Symmetrical Flow Matching: Unified Image Generation, Segmentation, and Classification with Score-Based Generative Models
Francisco Caetano, Christiaan Viviers, Peter H. N. De With, Fons van der Sommen
TL;DR
This work addresses the challenge of unifying semantic segmentation, classification, and image generation within a single model. It introduces Symmetrical Flow Matching (SymmFlow), a bidirectional, symmetric flow framework that jointly models forward and reverse transformations between images and semantic representations, while preserving entropy for diverse generation. The approach enables one-pass segmentation and classification conditioned on flexible semantic inputs, and demonstrates state-of-the-art semantic image synthesis with only 25 inference steps, alongside competitive segmentation and promising classification results. Overall, SymmFlow offers a practical, versatile framework that narrows the gap between discriminative and generative modeling in vision tasks, with potential for extensions to depth estimation and broader conditioning modalities.
Abstract
Flow Matching has emerged as a powerful framework for learning continuous transformations between distributions, enabling high-fidelity generative modeling.
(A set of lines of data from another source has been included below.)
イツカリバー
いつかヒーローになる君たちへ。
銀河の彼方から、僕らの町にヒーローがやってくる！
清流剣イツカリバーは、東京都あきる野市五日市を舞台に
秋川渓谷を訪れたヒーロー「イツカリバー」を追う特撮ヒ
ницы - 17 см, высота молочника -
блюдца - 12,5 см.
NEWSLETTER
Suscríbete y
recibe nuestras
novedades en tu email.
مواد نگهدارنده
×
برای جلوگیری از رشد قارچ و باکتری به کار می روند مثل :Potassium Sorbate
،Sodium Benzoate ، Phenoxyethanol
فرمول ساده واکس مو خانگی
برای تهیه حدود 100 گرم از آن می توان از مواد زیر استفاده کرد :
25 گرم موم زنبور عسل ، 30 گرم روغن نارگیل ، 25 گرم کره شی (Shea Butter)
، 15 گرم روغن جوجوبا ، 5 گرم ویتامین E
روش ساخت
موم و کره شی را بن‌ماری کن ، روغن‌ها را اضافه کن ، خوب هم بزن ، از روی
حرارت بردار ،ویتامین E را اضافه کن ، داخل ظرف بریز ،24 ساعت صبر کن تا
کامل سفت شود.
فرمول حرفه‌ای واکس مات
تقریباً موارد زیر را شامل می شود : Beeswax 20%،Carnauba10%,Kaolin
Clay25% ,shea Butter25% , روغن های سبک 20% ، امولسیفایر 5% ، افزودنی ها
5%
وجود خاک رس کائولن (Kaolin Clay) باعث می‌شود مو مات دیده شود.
This work introduces Symmetrical Flow Matching (SymmFlow), a new formulation that unifies semantic segmentation, classification, and image generation within a single model. Using a symmetric learning objective, SymmFlow models forward and reverse transformations jointly, ensuring bi-directional consistency, while preserving sufficient entropy for generative diversity. A new training objective is introduced to explicitly retain semantic information across flows, featuring efficient sampling while preserving semantic structure, allowing for one-step segmentation and classification without iterative refinement. Unlike previous approaches that impose strict one-to-one mapping between masks and images, SymmFlow generalizes to flexible conditioning, supporting both pixel-level and image-level class labels. Experimental results on various benchmarks demonstrate that SymmFlow achieves state-of-the-art performance on semantic image synthesis, obtaining FID scores of 11.9 on CelebAMask-HQ and 7.0 on COCO-Stuff with only 25 inference steps. Additionally, it delivers competitive results on semantic segmentation and shows promising capabilities in classification tasks.